Now, for overall strategy, you can either read in one line at a time, or read in the whole file. For one line, use read_line, which returns a list of codes. read_file_to_codes will get the whole file.
If you use the whole file strategy, and newlines are significant, you'll need to remove them from the definition of whitespace, obviously.
And, of course, all this leads to the question why questions about this problem are flooding SO instead of the instructor's in box.
IMHO, DCG grammar rules are quite ugly at tokenizing, I really thing DCG should have never been even proposed for that task; the real deal with DCG is to parse the tokens, because prolog uses symbolics, so I may say that, the best option is to create a foreign call to a, say C tokenizer which will unify with the plain list of tokens and then let DCG do what it has been though for. This way the implementation is cleaner and you don't have to worry about parsing cr, blanks...
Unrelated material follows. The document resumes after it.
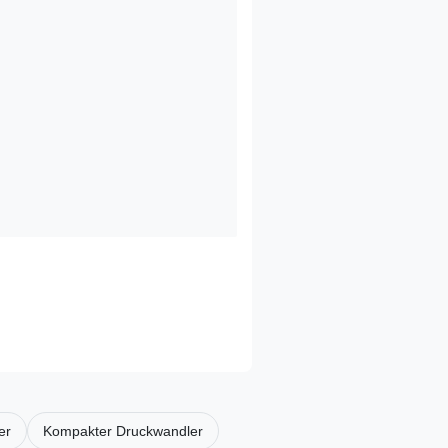
er
Kompakter Druckwandler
Say you have an hypothetical language which has an statement that looks as follows:
object:
object in a yields b,
object in b yields C.
I don't want to even imagine in tokenizing this in DCG; I am too lazy to learn how to do so with a tool which have not being designed for such a task. Better would be to have a foreign call to a predicate that will provide me with the plain list of tokens.
tokenize(A,ListOfTokens), phrase(yourDGCstartRule(Information), ListOfTokens, _).
The list for our running example will look simply as:
ListOfTokens = [object,:,object,in,a,yields,b,',',object,in,b,yields,c].
I think this is way much more elegant and your rules maps accordingly. I could be wrong in my thoughs but at the end it's a matter of taste, and to mine, DCG is not a tokenizer and I would never use it for that unless is strictly required. Admitedly I can spot some applications where it would make sense to use it also as tokenizer but still I think the tasks should be separated.
Please notice that I am NOT saying that prolog doesn't have good facilities, you could always do tokenizing in prolog but you should separate the tasks and let DCG deal only with symbols and some other stricly needed characters or strings (as Uppercase strings, like proper names or other characters).
Finally it seems to me that people might has forgotten that tokenizing and parsing are two separated tasks; more in prolog, since tokens are symbols which is what prolog is good at, and parsing tokens/symbols (not characters) what DCG does better, for as embeeded semantics interfaces prolog which is the desirable scenario.